Since ffmpeg doesn't support avif, need to manually convert in two steps, but it works.
AVIF_COLOR_PRIMARIES_BT2020 = 9,
AVIF_TRANSFER_CHARACTERISTICS_SMPTE2084 = 16,
AVIF_MATRIX_COEFFICIENTS_BT2020_NCL = 9,
ffmpeg -ss 00:10:00 -i input.mkv -frames:v 1 -strict -1 hdr_avframe.y4m
avifenc hdr_avframe.y4m hdr.avif --lossless --cicp 9/16/9
Screenshots for HDR video content is an issue, because while you can do like above, I feel like there is not much interest to make it more streamlined.
HEIF and AVIF support in ffmpeg is open topic. And I feel until it is supported there it won't get more popular.
https://trac.ffmpeg.org/ticket/7621
https://trac.ffmpeg.org/ticket/6521
Balling
5th February 2022, 20:43
sRGB and 709 have identical color primaries, right? They are functionally interchangeable other than RGB<>YUV.
I need to try making a Rec.2100 PQ HEIC and seeing if my iPhone shows it properly as HDR. It's frustrating that we've had HDR video for years now, and still don't have an interoperable HDR still image format.
PQ and 2020 are based on still image research! We already know they are very well suited for images and photography.
Primaries yes, transfer NO. It is even completly different type of it. sRGB is display referred and BT.709 is scene reffered, just like PQ vs HLG.
There are AVIF pq samples from Netflix. And they work perfectly in Chrome. https://github.com/AOMediaCodec/av1-avif/tree/master/testFiles/Netflix/avi
Blue_MiSfit
7th February 2022, 22:48
I was under the impression that BT. 709 did not define an EOTF at all, just an OETF?
Balling
8th February 2022, 05:48
I was under the impression that BT. 709 did not define an EOTF at all, just an OETF?

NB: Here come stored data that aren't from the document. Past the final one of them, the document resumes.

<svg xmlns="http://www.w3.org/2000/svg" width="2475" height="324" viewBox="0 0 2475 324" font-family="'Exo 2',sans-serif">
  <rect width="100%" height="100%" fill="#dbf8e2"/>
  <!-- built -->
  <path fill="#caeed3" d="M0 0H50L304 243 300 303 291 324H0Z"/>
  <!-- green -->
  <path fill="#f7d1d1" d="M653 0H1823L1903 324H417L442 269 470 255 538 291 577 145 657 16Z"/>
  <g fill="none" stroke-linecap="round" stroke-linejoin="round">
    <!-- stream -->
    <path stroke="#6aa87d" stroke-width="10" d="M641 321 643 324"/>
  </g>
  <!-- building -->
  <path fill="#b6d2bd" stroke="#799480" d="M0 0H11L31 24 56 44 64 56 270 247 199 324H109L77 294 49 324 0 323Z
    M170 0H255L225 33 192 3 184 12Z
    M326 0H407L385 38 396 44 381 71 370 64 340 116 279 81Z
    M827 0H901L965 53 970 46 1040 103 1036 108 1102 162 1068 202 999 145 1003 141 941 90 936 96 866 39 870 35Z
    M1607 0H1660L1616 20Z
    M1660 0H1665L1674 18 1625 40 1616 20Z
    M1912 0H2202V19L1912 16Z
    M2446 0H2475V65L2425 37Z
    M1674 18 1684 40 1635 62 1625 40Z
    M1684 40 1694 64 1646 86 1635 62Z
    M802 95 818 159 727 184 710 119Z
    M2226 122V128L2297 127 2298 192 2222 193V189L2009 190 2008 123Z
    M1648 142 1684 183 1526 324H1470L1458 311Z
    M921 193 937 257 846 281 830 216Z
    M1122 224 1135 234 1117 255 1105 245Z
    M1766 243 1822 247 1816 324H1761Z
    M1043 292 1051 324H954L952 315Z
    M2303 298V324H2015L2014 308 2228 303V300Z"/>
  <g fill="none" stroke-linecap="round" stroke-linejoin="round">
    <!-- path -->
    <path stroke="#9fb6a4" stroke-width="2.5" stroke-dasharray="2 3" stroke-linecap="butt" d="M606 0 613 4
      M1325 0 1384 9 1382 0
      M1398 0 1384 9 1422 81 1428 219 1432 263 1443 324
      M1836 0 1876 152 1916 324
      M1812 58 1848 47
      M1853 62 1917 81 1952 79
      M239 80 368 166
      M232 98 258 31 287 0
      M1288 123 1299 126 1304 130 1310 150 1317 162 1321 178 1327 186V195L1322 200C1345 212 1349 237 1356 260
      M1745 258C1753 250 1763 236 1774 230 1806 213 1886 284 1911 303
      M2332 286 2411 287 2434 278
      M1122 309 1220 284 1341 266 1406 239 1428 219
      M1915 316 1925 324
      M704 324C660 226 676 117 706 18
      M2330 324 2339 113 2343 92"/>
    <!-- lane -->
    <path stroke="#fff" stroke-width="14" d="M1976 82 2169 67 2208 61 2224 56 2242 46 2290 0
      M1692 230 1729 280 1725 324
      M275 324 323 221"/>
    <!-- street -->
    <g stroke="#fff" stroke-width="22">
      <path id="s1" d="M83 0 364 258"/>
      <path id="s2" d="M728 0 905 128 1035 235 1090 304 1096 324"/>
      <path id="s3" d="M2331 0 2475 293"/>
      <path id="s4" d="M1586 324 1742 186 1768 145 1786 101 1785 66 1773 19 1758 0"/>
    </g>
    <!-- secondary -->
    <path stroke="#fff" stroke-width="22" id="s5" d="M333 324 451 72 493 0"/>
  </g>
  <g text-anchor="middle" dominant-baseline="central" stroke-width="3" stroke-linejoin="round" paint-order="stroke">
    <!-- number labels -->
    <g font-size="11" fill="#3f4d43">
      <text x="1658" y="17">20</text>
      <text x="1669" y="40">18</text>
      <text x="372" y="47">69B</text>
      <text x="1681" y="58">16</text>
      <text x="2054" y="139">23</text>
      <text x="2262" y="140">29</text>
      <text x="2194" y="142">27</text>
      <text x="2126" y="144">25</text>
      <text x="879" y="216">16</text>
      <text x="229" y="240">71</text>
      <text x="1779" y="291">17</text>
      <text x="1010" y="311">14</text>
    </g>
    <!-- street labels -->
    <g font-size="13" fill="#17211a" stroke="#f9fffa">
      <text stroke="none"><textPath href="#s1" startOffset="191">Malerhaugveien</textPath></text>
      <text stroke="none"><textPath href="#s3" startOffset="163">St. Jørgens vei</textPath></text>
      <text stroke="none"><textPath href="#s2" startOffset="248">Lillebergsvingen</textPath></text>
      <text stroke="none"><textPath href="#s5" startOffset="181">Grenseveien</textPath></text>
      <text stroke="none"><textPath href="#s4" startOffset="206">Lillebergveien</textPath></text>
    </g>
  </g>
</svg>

The color managment happens with inverse OETF, not using its EOTF BT.1886. ON SCENE linear light, not display linear light. Then you apply OETF again and then you decode using (usually in display, but not always, like on Apple devices) EOTF depending on display and room, that is with D65 10 lux light and OLED screen can be 2.4 gamma. But on LCD BT.1886 is 2.2 gamma and of course with light room also the peek luminace is increased to 200 nits from 100 nits. If you show in perfect black environment you can use 2.6 gamma with 48 nits.

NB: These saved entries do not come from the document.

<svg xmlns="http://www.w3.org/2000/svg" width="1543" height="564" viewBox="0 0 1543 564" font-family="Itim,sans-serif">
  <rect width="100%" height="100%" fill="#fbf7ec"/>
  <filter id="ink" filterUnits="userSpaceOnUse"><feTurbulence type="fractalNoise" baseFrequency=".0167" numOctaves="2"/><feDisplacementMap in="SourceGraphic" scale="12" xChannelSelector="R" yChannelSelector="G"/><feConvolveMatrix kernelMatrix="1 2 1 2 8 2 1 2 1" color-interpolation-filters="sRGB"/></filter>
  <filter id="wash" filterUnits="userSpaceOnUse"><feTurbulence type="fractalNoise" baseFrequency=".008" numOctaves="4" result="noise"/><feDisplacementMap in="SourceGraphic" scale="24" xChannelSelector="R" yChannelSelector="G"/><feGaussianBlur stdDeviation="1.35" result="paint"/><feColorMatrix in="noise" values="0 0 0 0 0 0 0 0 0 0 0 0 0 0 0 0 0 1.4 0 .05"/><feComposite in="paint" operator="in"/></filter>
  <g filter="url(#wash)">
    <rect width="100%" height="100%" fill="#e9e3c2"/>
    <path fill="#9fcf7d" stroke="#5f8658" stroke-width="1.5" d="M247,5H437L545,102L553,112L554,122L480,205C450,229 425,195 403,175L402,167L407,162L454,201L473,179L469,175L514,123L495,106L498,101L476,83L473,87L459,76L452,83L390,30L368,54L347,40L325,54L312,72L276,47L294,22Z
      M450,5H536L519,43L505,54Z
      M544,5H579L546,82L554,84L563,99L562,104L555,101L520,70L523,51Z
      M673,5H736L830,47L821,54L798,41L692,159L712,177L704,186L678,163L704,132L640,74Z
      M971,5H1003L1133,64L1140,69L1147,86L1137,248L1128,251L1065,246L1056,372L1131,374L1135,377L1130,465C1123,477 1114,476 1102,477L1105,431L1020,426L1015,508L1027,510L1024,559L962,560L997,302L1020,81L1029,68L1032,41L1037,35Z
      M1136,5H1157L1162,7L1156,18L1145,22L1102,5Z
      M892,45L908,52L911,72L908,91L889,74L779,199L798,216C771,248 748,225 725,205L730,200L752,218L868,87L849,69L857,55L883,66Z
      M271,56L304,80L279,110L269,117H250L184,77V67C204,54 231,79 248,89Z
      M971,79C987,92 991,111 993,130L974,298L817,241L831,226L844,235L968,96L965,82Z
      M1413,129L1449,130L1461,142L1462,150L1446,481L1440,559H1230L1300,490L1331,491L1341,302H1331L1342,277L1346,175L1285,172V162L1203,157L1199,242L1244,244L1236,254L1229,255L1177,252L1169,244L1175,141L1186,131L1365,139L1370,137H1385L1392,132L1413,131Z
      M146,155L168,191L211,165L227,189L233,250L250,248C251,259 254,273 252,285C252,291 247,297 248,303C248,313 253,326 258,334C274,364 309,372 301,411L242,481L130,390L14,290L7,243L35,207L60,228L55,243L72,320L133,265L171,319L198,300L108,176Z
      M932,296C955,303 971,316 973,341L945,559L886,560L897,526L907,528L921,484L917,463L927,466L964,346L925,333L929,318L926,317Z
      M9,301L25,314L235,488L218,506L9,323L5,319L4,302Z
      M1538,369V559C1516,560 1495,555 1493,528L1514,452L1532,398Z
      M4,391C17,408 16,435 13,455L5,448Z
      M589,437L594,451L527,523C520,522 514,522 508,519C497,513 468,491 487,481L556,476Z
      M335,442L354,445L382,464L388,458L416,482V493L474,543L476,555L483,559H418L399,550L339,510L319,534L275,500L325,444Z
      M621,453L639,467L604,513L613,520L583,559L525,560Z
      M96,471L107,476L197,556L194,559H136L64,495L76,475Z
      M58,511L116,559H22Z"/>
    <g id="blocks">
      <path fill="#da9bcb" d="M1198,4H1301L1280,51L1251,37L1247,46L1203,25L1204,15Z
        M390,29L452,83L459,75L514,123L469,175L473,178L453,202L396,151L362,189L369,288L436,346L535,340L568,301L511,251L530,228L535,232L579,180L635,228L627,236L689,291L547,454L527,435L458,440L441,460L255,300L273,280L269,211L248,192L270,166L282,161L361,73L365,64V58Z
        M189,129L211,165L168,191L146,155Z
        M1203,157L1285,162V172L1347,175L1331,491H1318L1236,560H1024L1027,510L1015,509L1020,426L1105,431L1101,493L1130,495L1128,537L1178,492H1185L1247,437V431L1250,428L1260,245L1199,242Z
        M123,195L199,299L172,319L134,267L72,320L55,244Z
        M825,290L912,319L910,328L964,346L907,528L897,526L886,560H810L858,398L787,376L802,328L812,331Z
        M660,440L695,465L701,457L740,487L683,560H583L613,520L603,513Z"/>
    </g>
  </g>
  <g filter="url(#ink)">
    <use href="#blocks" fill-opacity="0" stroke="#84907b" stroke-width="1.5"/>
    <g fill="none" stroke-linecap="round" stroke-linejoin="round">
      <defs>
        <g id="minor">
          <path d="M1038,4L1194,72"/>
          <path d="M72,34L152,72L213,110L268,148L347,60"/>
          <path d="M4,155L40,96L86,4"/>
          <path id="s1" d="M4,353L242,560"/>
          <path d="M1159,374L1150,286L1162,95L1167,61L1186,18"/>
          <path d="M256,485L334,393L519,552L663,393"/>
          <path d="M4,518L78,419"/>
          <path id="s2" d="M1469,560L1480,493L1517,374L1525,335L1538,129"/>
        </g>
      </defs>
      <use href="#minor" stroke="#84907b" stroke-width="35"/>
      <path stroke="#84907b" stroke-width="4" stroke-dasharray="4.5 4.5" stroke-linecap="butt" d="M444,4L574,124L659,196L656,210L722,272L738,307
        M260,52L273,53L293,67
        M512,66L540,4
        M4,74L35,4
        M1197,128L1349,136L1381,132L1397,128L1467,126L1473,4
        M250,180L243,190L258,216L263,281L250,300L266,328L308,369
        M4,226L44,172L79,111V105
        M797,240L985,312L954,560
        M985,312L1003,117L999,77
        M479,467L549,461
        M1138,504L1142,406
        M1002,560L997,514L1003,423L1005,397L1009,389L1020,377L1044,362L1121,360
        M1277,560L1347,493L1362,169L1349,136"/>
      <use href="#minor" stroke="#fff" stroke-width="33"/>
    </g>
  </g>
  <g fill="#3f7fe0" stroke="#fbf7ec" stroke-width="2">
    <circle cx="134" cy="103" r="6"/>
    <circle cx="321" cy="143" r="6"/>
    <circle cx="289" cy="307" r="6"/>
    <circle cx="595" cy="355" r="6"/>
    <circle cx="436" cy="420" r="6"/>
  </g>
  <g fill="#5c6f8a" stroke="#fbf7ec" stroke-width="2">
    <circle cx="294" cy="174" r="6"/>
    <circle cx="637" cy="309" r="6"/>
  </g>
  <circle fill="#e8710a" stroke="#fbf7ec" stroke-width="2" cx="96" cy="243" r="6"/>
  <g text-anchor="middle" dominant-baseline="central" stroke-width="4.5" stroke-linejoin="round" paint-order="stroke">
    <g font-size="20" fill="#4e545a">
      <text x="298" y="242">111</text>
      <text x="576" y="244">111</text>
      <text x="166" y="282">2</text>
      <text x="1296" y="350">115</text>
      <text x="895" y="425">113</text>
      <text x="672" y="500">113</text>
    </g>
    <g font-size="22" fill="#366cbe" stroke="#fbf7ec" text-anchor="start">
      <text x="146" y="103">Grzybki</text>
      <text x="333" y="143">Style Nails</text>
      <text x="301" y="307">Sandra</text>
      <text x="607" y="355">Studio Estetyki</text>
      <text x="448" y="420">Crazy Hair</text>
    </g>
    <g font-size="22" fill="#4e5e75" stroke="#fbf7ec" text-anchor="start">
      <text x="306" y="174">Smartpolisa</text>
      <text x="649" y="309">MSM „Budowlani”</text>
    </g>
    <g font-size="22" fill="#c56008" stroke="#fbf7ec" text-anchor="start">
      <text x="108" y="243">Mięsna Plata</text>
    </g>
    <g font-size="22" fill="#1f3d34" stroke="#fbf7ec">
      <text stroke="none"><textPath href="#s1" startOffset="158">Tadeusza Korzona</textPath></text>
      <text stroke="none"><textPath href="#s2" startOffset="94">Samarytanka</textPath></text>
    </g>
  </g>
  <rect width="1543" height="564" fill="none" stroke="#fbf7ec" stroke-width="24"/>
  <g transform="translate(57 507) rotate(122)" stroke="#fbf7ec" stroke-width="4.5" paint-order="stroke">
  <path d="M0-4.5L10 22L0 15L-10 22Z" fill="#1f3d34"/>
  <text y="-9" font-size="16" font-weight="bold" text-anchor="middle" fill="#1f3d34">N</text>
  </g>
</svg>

And back then BT.709 technically assumed 2.35 gamma of CRT. So when move to LED happened it became 2.4.
BTW, linear part of the transfer function really only matters for OETF, not EOTF (or otherwise part of black codepoints will be not used at all, simple math), but of course sRGB assumes display will do linear part in EOTF too (which most of them do not). And yes if you just get YCbCr values from a movie it should use BT.709 and BT.1886 and it should use primaries and matrix from that movie, HEIF allows that. sRGB inverse OETF is the EOTF.